━━━━━ Seçilen Metin

Ermenilerden bahseden yazılarda, bu milletin sanatçı ve el işlerinde usta oldukları anlatılır. Bunun yanında, her zaman “mazlum” oldukları için kendilerini ifade edemedikleri söylenilir. Peki ya gerçekler böylemi? Bunu öğrenmek için yüzlerce yıl geriye gitmeye gerek yok. Tarihi 30 yıl öncesinden günümüze getirirsek cevap kendiliğinden ortaya çıkar.
30 yıl önce Ermeniler, onlara iyi komşuluk ve misafirperverlikten başka hiçbir şey yapmayan millete karşı ihanet ettiler. 1918 yılında bizim topraklar üzerinde bir devlet kurdular, yetmedi topraklarımız hesabına bu devleti büyüttüler, daha da yetmemiş ki, yeni topraklar istediler. Bu hedefe ulaşmak için de Azerbaycan’ın en zayıf olduğu zaman, dünyanın gözü önünde insanlık tarihinin en kanlı soykırımlarından birisini gerçekleştirdiler. Bu soykırıma uğrayan sadece insanlar değildi. Sözde “sanatçı ruhlu, mazlum millet” işgal ettiği topraklardaki tüm maddi ve medeni anıtların tamamını ya yok etti, ya da Ermenileştirdi. Bu toprakların üzerinde onlardan daha önce yaşayan insanların kültürlerine, inançlarına bile saygı duymadılar. Bırakın camileri yıkıp domuz ahırı yapmalarını, hatta, Ermenileştiremedikleri Kafkas Albaniya’sına ait kiliseleri bile harabe haline getirip, saygısızlık yaptılar.

━━━━━━━━━━
━━━━━ Gösterilen Veriler

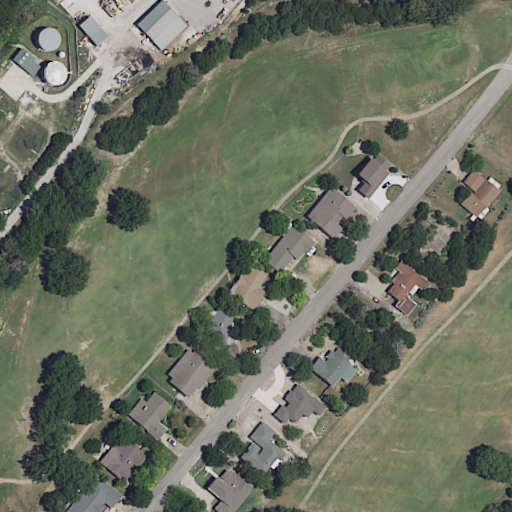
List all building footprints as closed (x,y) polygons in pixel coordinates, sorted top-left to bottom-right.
[(187,27),(161,52),(144,35),(170,9),(187,27)] [(94,46),(106,36),(87,16),(76,26),(94,46)] [(34,48),(57,48),(58,29),(34,28),(34,48)] [(31,57),(21,69),(11,60),(21,49),(31,57)] [(387,174),(365,200),(355,191),(361,184),(351,176),(367,158),(370,161),(375,154),(389,165),(384,172),(387,174)] [(485,181),(498,192),(475,219),(459,205),(469,191),(462,184),(473,172),(484,182),(485,180),(485,181)] [(342,199),(355,209),(345,221),(342,218),(336,226),(340,230),(331,240),(325,234),(324,236),(303,218),(329,187),(342,199)] [(304,254),(303,256),(301,254),(296,261),(291,258),(277,275),(261,262),(281,237),(279,235),(288,223),(306,237),(314,243),(304,254)] [(406,315),(405,317),(396,309),(395,309),(393,307),(396,303),(385,293),(390,287),(388,285),(398,272),(394,269),(401,261),(425,281),(418,288),(410,296),(407,293),(405,295),(408,298),(407,299),(415,306),(406,315)] [(268,273),(257,290),(263,293),(251,312),(225,295),(231,285),(232,285),(239,274),(242,276),(251,262),(268,273)] [(232,326),(236,344),(235,344),(237,354),(230,355),(227,346),(224,346),(223,350),(221,350),(221,353),(209,350),(212,340),(209,339),(206,318),(206,313),(215,312),(215,310),(234,315),(232,324),(232,326)] [(338,349),(349,358),(344,364),(354,372),(344,384),(337,378),(329,388),(307,370),(317,358),(323,363),(326,360),(323,358),(329,351),(333,354),(337,348),(338,349)] [(204,381),(196,391),(194,389),(185,399),(166,383),(169,380),(168,379),(165,383),(161,380),(186,350),(191,354),(193,351),(211,366),(210,368),(213,371),(204,381)] [(271,415),(282,424),(287,418),(294,425),(309,409),(317,416),(325,407),(297,383),(280,401),(282,403),(271,415)] [(158,421),(156,423),(164,431),(154,442),(125,416),(139,399),(144,403),(153,393),(169,408),(158,421)] [(331,399),(327,403),(323,400),(326,395),(331,399)] [(270,438),(267,441),(284,456),(279,461),(282,464),(276,472),(272,469),(270,471),(267,468),(259,477),(238,459),(252,443),(247,438),(261,423),(274,434),(270,438)] [(130,474),(120,485),(96,463),(120,437),(145,459),(136,469),(131,466),(127,471),(130,474)] [(213,511),(212,511),(219,503),(204,490),(213,479),(218,483),(221,480),(219,479),(226,471),(231,475),(232,473),(235,476),(237,475),(251,487),(247,491),(249,493),(232,511),(213,511)] [(119,498),(109,510),(102,504),(100,506),(101,507),(97,511),(62,511),(71,502),(68,499),(78,487),(82,491),(94,476),(119,498)] [(59,509),(54,505),(57,501),(62,506),(59,509)]
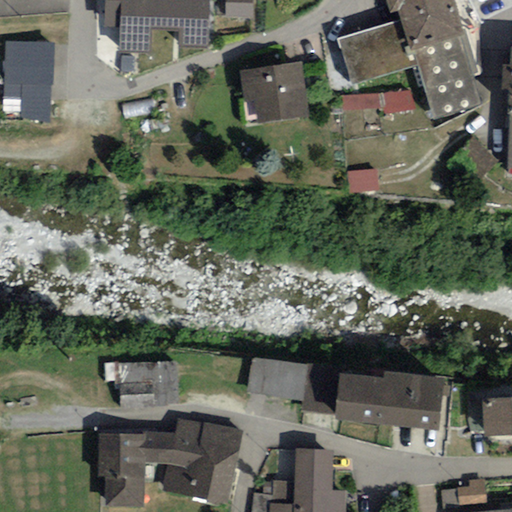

━━━━━━━━━━

■ **Verilen Görev 1**
Seçilen metindeki "Bunu öğrenmek için yüzlerce yıl geriye gitmeye gerek yok." cümlesini İngilizceye çevirin.
■ **Verilen Görev 2**
Seçilen metinde "Ermenilerden bahseden yazılarda, bu" sözlerinden başlayıp "kendiliğinden ortaya çıkar." sözlerine kadar, bu sözler de dahil olmak üzere, uzanan bölümü aynen aktarın.

■ **Görev Yanıtı 1**
There is no need to go back hundreds of years to learn this.

■ **Görev Yanıtı 2**
Ermenilerden bahseden yazılarda, bu milletin sanatçı ve el işlerinde usta oldukları anlatılır. Bunun yanında, her zaman “mazlum” oldukları için kendilerini ifade edemedikleri söylenilir. Peki ya gerçekler böylemi? Bunu öğrenmek için yüzlerce yıl geriye gitmeye gerek yok. Tarihi 30 yıl öncesinden günümüze getirirsek cevap kendiliğinden ortaya çıkar.